━━━━━ Given data ━━━━━

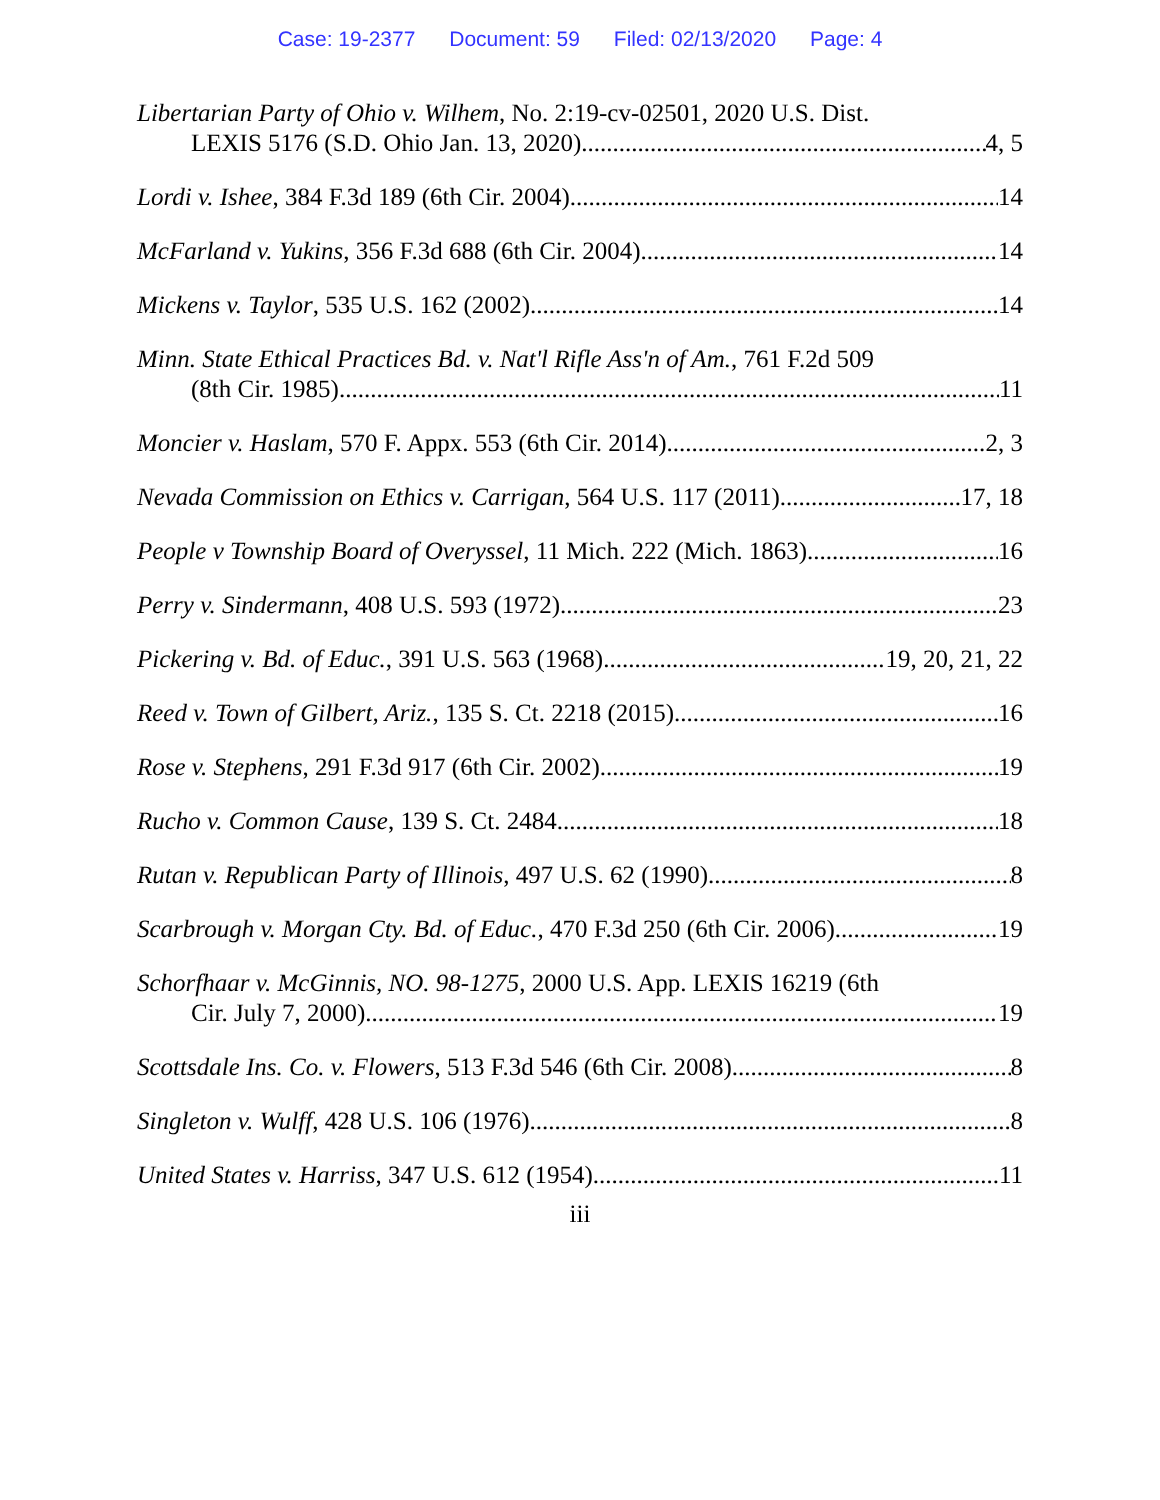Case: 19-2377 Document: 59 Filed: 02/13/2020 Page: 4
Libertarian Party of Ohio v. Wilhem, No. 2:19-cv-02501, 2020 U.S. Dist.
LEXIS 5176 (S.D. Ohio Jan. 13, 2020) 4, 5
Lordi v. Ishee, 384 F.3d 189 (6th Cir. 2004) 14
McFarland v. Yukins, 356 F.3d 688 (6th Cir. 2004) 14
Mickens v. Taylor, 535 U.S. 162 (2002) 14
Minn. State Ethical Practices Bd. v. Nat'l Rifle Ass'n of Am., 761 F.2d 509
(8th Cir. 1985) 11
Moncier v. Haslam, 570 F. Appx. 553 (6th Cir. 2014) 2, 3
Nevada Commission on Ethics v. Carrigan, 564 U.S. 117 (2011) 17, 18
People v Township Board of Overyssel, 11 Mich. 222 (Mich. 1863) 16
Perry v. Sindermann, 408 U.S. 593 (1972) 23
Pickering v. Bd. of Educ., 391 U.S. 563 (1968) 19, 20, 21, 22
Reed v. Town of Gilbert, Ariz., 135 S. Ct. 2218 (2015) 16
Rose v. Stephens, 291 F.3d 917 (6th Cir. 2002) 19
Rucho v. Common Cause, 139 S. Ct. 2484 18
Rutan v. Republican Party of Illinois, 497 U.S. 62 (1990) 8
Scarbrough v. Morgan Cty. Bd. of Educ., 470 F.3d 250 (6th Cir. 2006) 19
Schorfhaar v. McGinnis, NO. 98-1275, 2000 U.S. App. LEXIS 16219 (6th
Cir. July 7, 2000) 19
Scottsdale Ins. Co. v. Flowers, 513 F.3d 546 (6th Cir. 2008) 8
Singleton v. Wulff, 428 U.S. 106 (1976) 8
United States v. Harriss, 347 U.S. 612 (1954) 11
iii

━━━━━
━━━━━ Given data ━━━━━

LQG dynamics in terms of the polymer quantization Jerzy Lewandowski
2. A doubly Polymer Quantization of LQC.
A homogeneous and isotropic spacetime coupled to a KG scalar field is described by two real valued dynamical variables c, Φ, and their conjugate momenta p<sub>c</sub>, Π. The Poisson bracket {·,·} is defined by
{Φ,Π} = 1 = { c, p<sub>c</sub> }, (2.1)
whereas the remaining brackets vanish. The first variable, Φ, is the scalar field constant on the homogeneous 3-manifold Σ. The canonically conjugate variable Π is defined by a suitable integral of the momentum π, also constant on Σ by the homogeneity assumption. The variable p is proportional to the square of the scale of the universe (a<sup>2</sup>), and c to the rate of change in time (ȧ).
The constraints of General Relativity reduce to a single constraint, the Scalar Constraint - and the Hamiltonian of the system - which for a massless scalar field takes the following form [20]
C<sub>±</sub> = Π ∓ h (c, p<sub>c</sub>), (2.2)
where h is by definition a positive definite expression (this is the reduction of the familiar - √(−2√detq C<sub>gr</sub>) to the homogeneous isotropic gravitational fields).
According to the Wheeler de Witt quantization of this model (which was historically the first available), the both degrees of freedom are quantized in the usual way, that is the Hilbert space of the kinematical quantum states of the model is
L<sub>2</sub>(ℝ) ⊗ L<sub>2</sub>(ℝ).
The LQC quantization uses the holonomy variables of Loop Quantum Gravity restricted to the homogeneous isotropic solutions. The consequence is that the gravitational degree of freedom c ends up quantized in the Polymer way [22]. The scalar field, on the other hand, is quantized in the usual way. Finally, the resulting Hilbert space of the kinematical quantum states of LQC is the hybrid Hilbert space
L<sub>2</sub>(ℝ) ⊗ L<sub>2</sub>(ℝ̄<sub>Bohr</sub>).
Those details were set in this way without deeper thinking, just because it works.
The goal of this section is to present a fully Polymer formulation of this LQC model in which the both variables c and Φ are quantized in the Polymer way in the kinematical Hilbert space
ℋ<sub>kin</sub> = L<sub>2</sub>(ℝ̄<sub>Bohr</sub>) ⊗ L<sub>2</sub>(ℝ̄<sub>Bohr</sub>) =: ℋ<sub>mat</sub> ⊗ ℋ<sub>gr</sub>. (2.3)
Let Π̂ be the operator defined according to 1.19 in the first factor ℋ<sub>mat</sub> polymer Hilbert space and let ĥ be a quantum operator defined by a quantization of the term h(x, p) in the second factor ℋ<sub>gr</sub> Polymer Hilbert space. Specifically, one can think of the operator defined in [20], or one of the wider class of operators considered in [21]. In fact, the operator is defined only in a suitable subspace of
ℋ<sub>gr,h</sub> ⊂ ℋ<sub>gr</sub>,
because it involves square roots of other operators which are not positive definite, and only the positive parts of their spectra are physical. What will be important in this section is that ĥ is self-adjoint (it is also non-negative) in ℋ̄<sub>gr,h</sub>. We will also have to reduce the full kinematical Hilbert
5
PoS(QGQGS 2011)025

━━━━━

§ Your objective:
All that belongs in your answer is the stretch of entries above from the line with "People v Township" through the line with "Scottsdale Ins. Co.", printed exactly.

§ Written reply:
People v Township Board of Overyssel, 11 Mich. 222 (Mich. 1863) 16
Perry v. Sindermann, 408 U.S. 593 (1972) 23
Pickering v. Bd. of Educ., 391 U.S. 563 (1968) 19, 20, 21, 22
Reed v. Town of Gilbert, Ariz., 135 S. Ct. 2218 (2015) 16
Rose v. Stephens, 291 F.3d 917 (6th Cir. 2002) 19
Rucho v. Common Cause, 139 S. Ct. 2484 18
Rutan v. Republican Party of Illinois, 497 U.S. 62 (1990) 8
Scarbrough v. Morgan Cty. Bd. of Educ., 470 F.3d 250 (6th Cir. 2006) 19
Schorfhaar v. McGinnis, NO. 98-1275, 2000 U.S. App. LEXIS 16219 (6th
Cir. July 7, 2000) 19
Scottsdale Ins. Co. v. Flowers, 513 F.3d 546 (6th Cir. 2008) 8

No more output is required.